• _Travail demandé_
#1 Dans l'entretien sur le mixage et les plugins UAD, quel micro a été retenu pour Johnny Hallyday ?
#2 Poursuis l'entretien sur le mixage et les plugins UAD en quelques répliques, à partir de la dernière question posée.

• _Extrait choisi_
Pour Johnny Hallyday quel micro as-tu choisi ?
La réédition du Telefunken ELA-M 251.

Tu es un utilisateur invétéré des plugins Universal Audio UAD. Qu’est-ce qui te plaît tellement chez eux ?
Pour moi ce sont les seuls plugins qui font de la musique. J’ai l’impression de retrouver la même chose que quand je tourne un potard sur une console.

Quels sont tes préférés ?
Il y en a un paquet ! La tranche SSL E Series 4000, la tranche Harrison 32C, le compresseur Neve 33609, les API, le compresseur Shadow Hills, les émulateurs de bande c’est de la folie, le EP-34 Tape Echo, l’EQ Brainworx BX c’est une tuerie sans nom, la Maag EQ, les reverbs 140 et 250, le processeur de room Ocean Way c’est incroyable !

Y a-t-il un album que tu as mixé dont tu es particulièrement fier ?
Le dernier, toujours !

As-tu vécu des sessions particulièrement mémorables ?

• _Les données_
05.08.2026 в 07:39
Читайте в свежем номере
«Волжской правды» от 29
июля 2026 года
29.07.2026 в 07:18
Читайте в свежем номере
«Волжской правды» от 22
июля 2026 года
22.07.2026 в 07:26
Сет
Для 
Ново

...

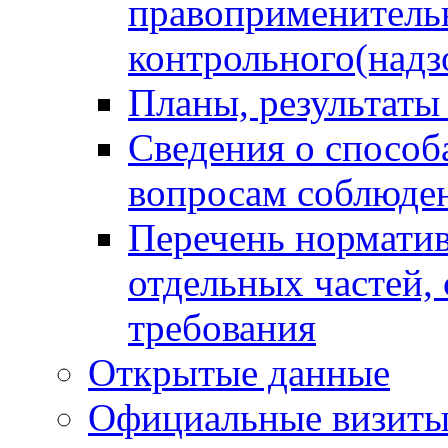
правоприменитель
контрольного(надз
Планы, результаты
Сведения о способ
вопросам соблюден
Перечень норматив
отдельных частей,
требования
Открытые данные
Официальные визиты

• _Réponses fournies_
#1 La réédition du Telefunken ELA-M 251.

#2
Pour le dernier Johnny Hallyday nous sommes allés à Los Angeles et j’ai travaillé avec le réalisateur Don Was. C’est un des plus gros au monde, mais avec lui c’est simple et décomplexé. On peut travailler dans une énergie positive permanente, ça met tout le monde dans une super humeur et au final les résultats sont mieux.

Quel conseil donnerais-tu à un ingénieur du son qui se lance aujourd’hui ?
Si tu ne sais pas que ça va être dur, arrête tout de suite. Si tu sais que ça va être dur, dis-toi bien que ça sera encore pire.